Precondition of Reducing Financial Repression
Besides tariffs, the Biden administration should set preconditions for future meetings. The Chinese Communist Party (CCP) usually demands concessions before agreeing to any meetings. Since China clearly cannot get out of its economic slowdown on its own and desperately needs access to the U.S. market, the Biden administration ought to demand the CCP lift its “financial repression” against the Chinese people as a precondition before agreeing to the next summit between Biden and Xi. “Financial repression” refers to the CCP’s policies of redirecting the Chinese people’s capital for the sole benefit of the state by intentionally limiting individuals’ investment opportunities in China, while encouraging people to put most of their money in state-owned banks.
Under the party’s directive, the state-owned banks pay ultra-low to negative interest rates to Chinese depositors. The CCP has been tapping these savings as cheap funding sources for its political projects and keeping China’s currency undervalued to incentivize exports. The Peterson Institute for International Economics estimates, “Financial repression costs Chinese households about 255 billion renminbi (US$36 billion), and 4.1 percent of China’s GDP.”
The Biden administration should demand China relax its “financial repression” against the Chinese people and let them decide how and where to deploy their capital best. Such individual financial freedom will stimulate domestic demand to absorb some Chinese manufacturers’ overcapacity and reduce the pressure on these companies to dump their goods worldwide.
Drop the EV Mandate
Last but not least, the Biden administration must pause its green mandates on electric vehicles. The Environmental Protection Agency’s new emission standards were designed to force Americans to switch from gas-powered vehicles to electric ones and to ensure that more than 50 percent of new car sales in the U.S. will be EVs by 2030.

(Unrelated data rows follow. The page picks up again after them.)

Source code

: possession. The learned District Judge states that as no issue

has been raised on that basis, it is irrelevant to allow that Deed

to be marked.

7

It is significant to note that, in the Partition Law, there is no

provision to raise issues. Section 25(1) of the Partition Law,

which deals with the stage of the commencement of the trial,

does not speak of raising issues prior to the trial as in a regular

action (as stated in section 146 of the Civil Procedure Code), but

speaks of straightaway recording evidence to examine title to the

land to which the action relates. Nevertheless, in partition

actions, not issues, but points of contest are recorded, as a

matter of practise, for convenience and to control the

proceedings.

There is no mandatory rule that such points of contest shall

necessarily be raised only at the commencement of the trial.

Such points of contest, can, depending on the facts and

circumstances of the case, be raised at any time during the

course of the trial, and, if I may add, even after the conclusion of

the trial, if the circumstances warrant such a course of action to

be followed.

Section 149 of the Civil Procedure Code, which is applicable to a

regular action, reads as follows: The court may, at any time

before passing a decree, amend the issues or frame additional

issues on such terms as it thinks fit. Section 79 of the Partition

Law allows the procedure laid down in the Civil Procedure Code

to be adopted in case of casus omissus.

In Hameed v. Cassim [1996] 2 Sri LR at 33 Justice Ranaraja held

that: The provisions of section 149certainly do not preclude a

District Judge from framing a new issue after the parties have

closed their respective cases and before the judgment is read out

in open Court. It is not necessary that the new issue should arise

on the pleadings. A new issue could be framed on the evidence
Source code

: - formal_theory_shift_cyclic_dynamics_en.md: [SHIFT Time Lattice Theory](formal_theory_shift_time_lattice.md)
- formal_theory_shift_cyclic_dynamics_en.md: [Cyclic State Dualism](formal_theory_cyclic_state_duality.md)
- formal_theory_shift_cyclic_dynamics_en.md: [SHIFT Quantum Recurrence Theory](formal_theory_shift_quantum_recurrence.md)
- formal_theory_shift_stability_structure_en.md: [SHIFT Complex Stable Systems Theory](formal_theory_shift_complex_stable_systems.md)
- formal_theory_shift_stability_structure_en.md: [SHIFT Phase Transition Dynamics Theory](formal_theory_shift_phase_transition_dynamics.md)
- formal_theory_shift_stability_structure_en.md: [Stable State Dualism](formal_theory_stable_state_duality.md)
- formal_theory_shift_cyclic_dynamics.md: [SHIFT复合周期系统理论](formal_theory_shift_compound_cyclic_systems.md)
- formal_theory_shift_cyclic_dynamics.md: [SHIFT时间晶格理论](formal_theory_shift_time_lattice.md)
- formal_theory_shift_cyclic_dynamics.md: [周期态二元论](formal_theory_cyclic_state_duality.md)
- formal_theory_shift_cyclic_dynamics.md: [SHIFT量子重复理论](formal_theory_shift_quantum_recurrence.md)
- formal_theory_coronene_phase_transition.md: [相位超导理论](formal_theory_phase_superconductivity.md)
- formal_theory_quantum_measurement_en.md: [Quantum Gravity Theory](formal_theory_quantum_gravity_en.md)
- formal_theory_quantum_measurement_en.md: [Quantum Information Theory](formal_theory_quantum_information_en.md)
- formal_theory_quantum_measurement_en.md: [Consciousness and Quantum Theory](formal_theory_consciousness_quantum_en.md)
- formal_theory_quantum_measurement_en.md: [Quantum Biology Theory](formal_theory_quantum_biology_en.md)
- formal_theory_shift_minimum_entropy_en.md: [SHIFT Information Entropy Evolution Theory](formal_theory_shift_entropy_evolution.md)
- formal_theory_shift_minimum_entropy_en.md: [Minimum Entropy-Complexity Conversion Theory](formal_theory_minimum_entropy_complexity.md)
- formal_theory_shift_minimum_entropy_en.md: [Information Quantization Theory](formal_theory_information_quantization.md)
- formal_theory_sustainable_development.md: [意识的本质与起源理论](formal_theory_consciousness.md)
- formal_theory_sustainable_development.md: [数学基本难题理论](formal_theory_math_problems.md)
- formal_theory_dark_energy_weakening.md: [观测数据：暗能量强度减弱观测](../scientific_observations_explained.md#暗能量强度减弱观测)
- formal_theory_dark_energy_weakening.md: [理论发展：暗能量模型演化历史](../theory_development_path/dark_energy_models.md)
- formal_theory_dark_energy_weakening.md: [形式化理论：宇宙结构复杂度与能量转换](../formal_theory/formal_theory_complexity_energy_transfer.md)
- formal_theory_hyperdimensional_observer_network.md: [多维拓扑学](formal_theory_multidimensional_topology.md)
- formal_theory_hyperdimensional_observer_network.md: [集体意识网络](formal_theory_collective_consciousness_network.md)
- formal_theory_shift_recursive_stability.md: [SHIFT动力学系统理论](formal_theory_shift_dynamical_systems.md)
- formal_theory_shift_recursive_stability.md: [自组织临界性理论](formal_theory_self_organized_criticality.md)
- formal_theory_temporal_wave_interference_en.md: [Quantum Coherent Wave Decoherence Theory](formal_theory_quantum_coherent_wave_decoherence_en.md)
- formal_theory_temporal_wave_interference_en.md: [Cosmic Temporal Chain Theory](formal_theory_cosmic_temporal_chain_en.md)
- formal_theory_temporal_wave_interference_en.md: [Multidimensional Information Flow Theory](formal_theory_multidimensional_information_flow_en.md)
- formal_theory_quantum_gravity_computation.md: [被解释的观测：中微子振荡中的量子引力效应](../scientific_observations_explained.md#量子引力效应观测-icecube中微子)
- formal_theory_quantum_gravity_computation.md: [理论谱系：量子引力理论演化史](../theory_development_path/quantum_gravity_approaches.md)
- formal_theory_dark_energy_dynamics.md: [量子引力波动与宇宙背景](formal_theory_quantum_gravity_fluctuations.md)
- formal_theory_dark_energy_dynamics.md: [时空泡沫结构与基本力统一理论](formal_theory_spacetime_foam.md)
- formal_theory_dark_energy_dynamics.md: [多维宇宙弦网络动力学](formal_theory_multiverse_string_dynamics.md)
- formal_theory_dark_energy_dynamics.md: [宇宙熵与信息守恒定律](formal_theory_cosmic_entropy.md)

The EV mandate ignores the market reality that less than 8 percent of new auto sales last year were EVs, and American automakers such as GM and Ford are losing money on their EV businesses due to a lack of consumer demand. Tesla announced that it would lay off more than 10 percent of its global workforce due to steep competition from Chinese EV makers. Biden’s EV mandate only creates artificial market demand that will benefit China the most because even with the U.S. government subsidies, American EVs will cost more than Chinese EVs selling at bargain-basement price. The more the Biden administration pushes America to transition to green energy prematurely, the more China is incentivized to dump its green energy products in the U.S.
Unless the Biden administration takes action, the China Shock 2.0 will cause more harm to the U.S. economy than the last one.